* START Excerpted text *

Wednesday 26 January 2011

இந்தா தமிழா இவர் தான் உனது தேசத்தின் குரல்!

பேச்சுவார்த்தை!
பிரபாகரனின் கொலைகாரத் திட்டங்களை முறியடிக்க சர்வதேச சமூகம் அவருக்கு நெருக்கடி கொடுக்க வேண்டும்- அன்ரன் பாலசிங்கம்

பாலசிங்கத்தின் பிரபாகரன் பற்றிய கூற்றை இரகசியமாக வைக்கவேண்டும்- சொல்ஹெய்ம்

Solheim asked Lunstead to keep B’singham comment on Prabha confidential
The Island (SL) January 23, 2011, 9:44 pm

US Amb felt Tigers would come up with new conditions even if SLG agreed for talks on ISGA


One-time LTTE Chief Negotiator, Anton Balasingham, secretly expressed satisfaction over growing international pressure on LTTE leader, Velupillai Prabhakaran, for assassinations carried on his orders.


The former British High Commission employee (in Colombo) had felt that international pressure could force Prabhakaran to stop his murderous campaign. According to a leaked US diplomatic missive authored by the then US Ambassador in Colombo, Jeffrey Lunstead, in April 2004, the Chief Norwegian Peacemaker, Erik Solheim, had told him of Balasingham’s opinion, while insisting this shouldn’t be shared with other peace co-chairs. The US cable revealed that Solheim wanted Balasingham’s comment kept strictly private and confidential.


Balasingham had expressed the belief that the then US Deputy Secretary of State, Richard Armitage, had put pressure on Prabhakaran by a making a strongly worded statement in mid August 2004.


Solheim, addressing the Sri Lanka donor group in Colombo at the end of a four-day visit to Sri Lanka, had asserted that bold steps should have been taken by both parties to re-start talks. Solheim had believed talks could be resumed if the wording of the agenda regarding an Interim Self Governing Authority (ISGA) could be
resolved.

* END Excerpted text *
* START Raw records *

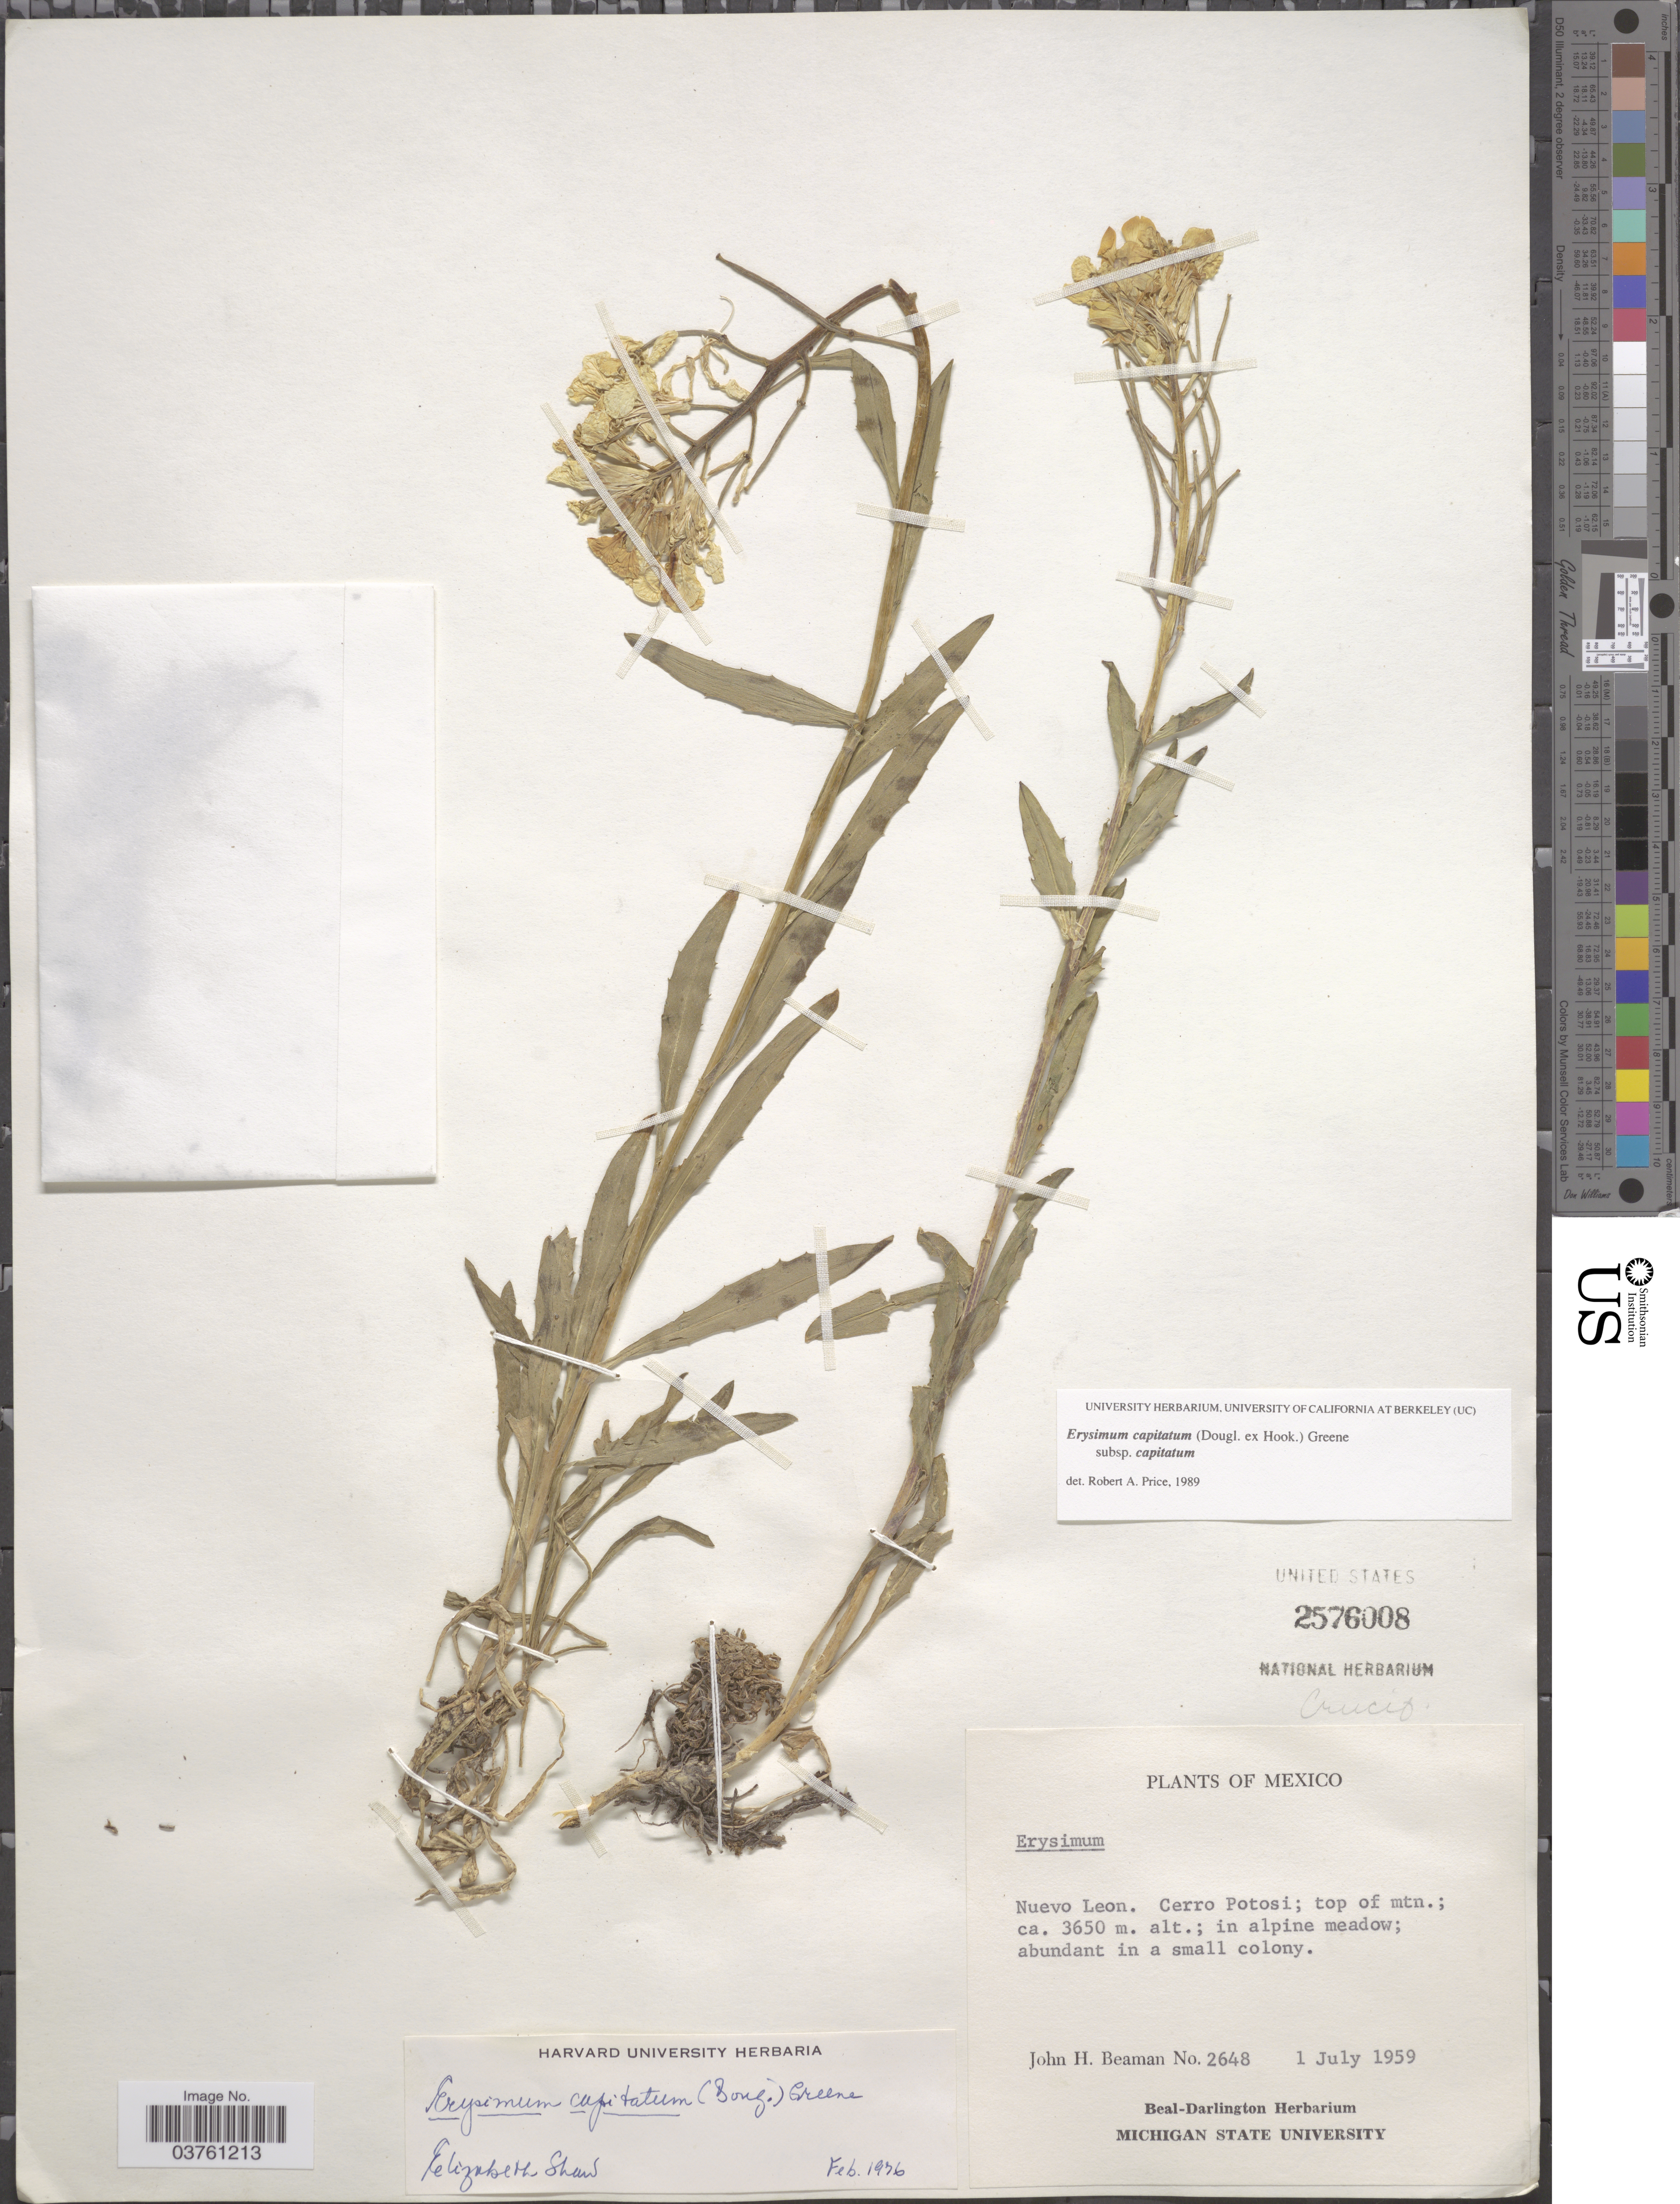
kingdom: Plantae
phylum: Tracheophyta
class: Magnoliopsida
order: Brassicales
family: Brassicaceae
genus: Erysimum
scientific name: Erysimum capitatum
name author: (Douglas ex Hook.) Greene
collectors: J. H. Beaman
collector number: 2648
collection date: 1959-07-01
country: Mexico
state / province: Nuevo León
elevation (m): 3650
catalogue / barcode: US 2576008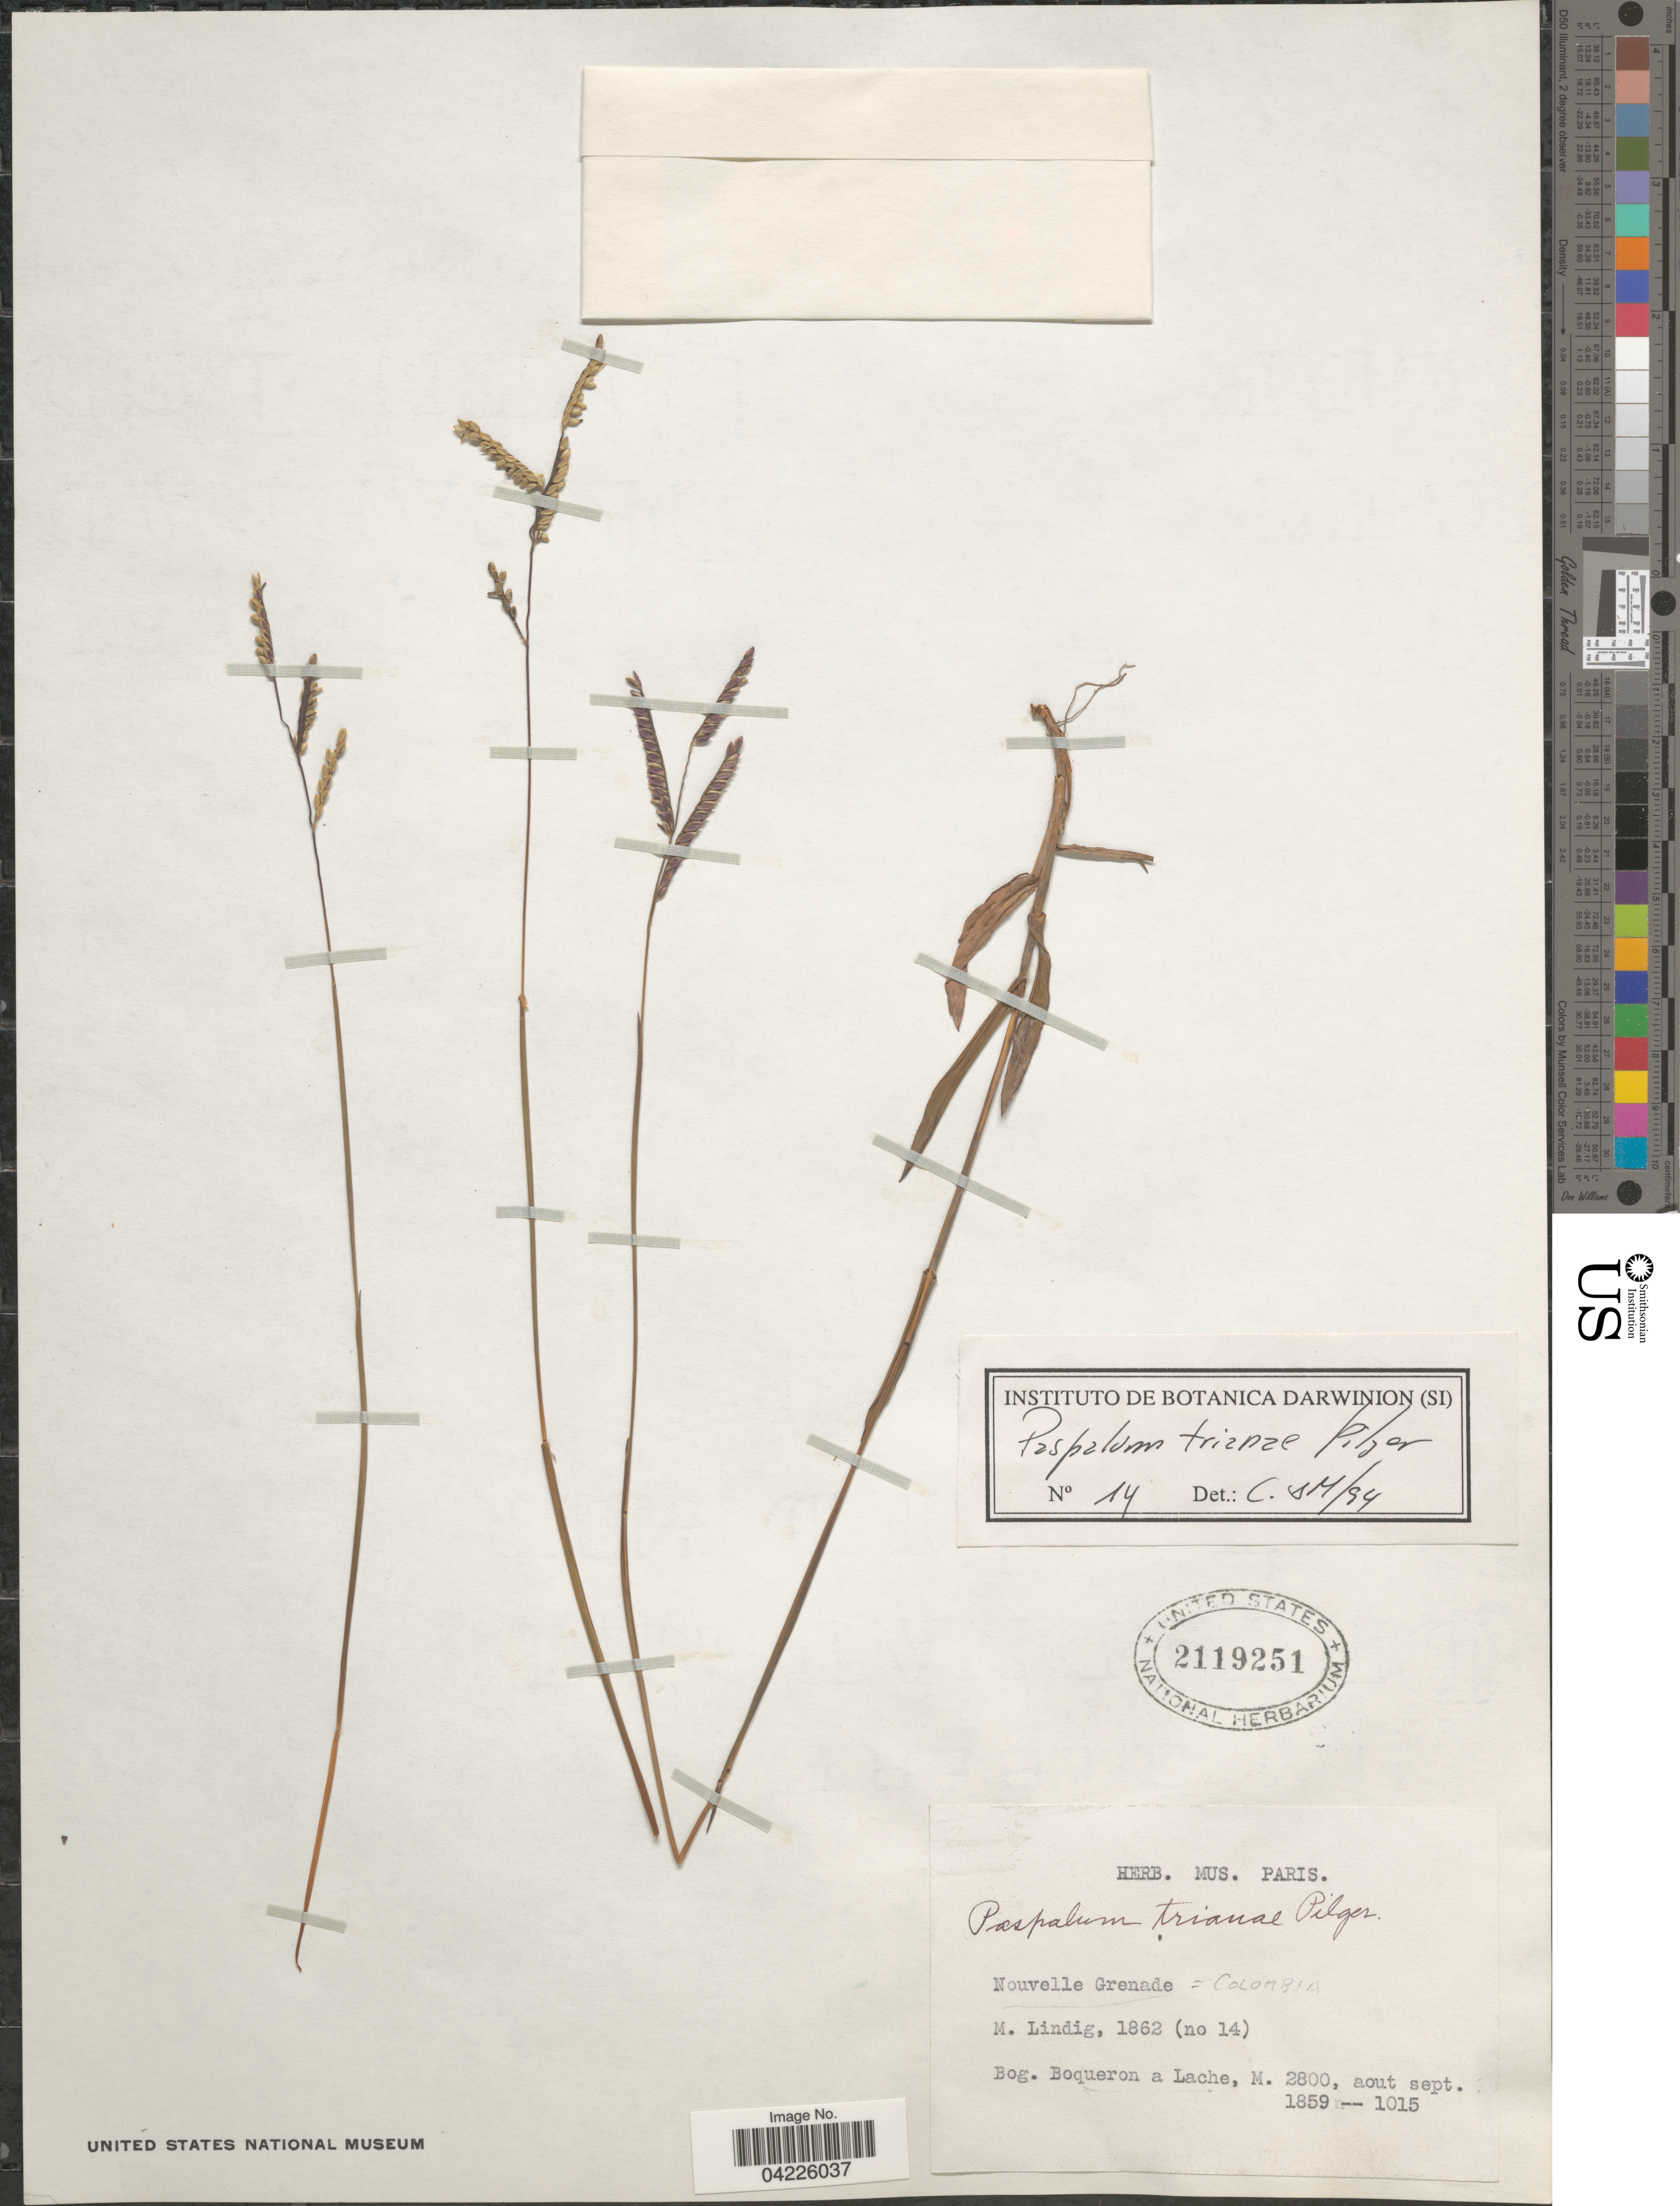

* END Raw records *

— Goals —
1: Copy the passage from the news article from "Solheim asked Lunstead" up to and including "on his orders.".
2: List every person the news article names.

— Task solutions —
1:
Solheim asked Lunstead to keep B’singham comment on Prabha confidential
The Island (SL) January 23, 2011, 9:44 pm

US Amb felt Tigers would come up with new conditions even if SLG agreed for talks on ISGA


One-time LTTE Chief Negotiator, Anton Balasingham, secretly expressed satisfaction over growing international pressure on LTTE leader, Velupillai Prabhakaran, for assassinations carried on his orders.

2:
Anton Balasingham
Velupillai Prabhakaran
Jeffrey Lunstead
Erik Solheim
Richard Armitage